Katherine Chapin, better known as “Katie,” was born near Monmouth, Illinois, on December 13, 1870. She came with her parents, Samuel and Lydia (Van Fleet) Chapin, to Osborne County in 1874, settling in Ross Township. Katie attended country school and later enrolled in the Salina Normal Institute in Salina, Kansas.

For two years beginning in 1890, Katie taught in the Green Ridge School, District Number 13. In 1892, due to the persistence of Katie and others, the Downs High School came into being. A two-year curriculum of Latin and English was offered to the initial student body of six. Katie served as the first female teacher in the high school and as the assistant principal from September 1892 to May 1897.

In 1897 Katie married Ross H. House, who in 1901 became principal at the high school. They had one daughter, Eleanor. Katie’s interest in education and in the community led her in 1905 to work closely with Mrs. Chattie Allen and Mrs. Alma Duden to begin the first public library in Downs. She instilled in her students a desire for knowledge that stayed with them the rest of their lives. “I never see an unusual stone, or enjoy Nature in any way, that I don’t think of her in Geology class,” commented one former pupil.

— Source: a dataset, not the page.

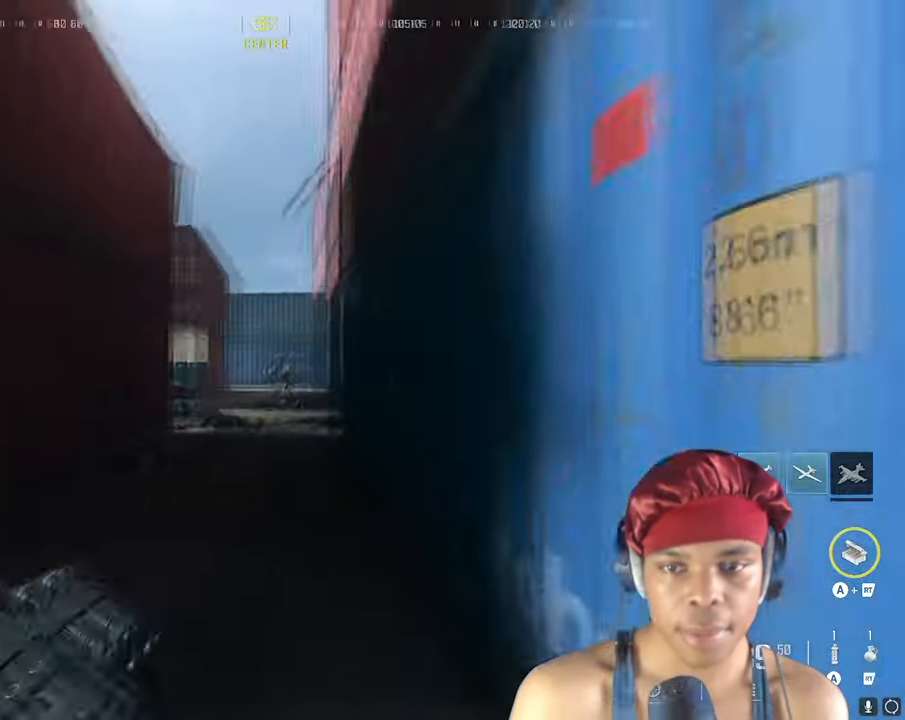
{"buttons": [], "left_stick": "up", "right_stick": "right", "events": [[33, "TRIANGLE", "down"], [50, "right_stick", "center"], [117, "TRIANGLE", "up"], [283, "R3", "down"], [400, "R3", "up"], [400, "right_stick", "right"]]}
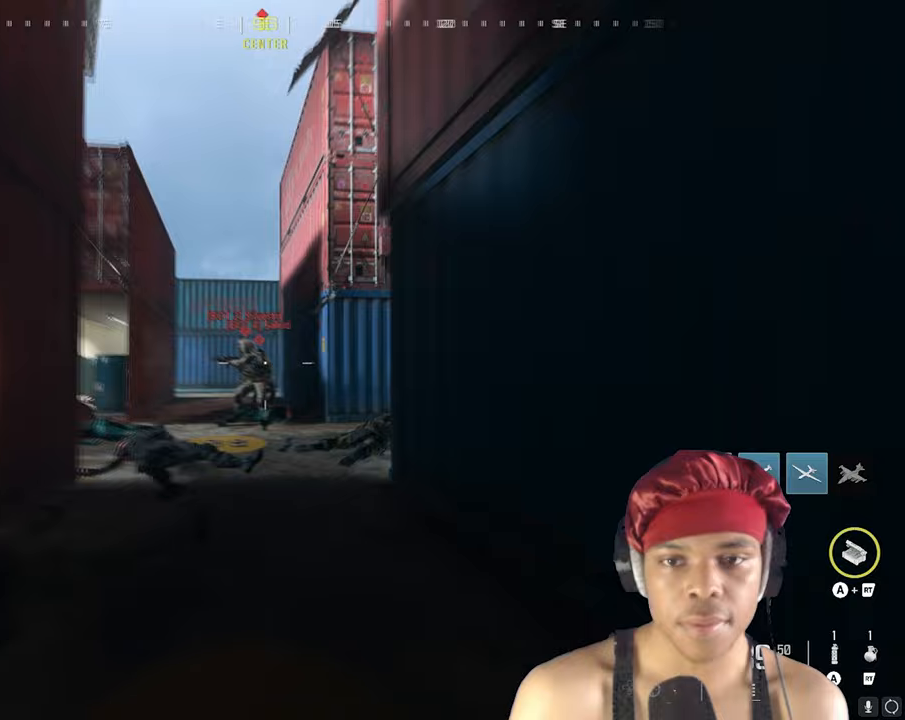
{"buttons": ["L1", "R1"], "left_stick": "down", "right_stick": "down", "events": [[17, "L2", "down"], [67, "L1", "down"], [67, "right_stick", "center"], [150, "R1", "down"], [150, "right_stick", "left"], [250, "L2", "up"], [250, "left_stick", "left"], [250, "right_stick", "down"], [300, "left_stick", "down"], [317, "right_stick", "down-right"], [467, "right_stick", "down"]]}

The Houses moved to Denver, Colorado, in 1915 when Ross was appointed head of the YMCA. In 1926 they moved to Washington, D.C., where Katie became a member of the Daughters of the American Revolution and other community and church organizations. When her husband’s health began to fail the Houses returned to Colorado and settled in Aurora. Katie became active in the Women’s Christian Temperance Union. From 1933 through 1940 she served as the director of the WCTU Department of International Relations for Peace and Freedom. She was also involved in the WCTU’s Scientific Temperance Instruction and Alcohol Education. Her work enabled her to lecture and present educational programs in every corner of Colorado. Katie organized the Aurora, (Colorado) Women’s Club, and in 1940 she was elected justice of the peace of Aurora, a position she held until her death on June 29, 1944. She was laid to rest in the Fair Mount Cemetery in Aurora.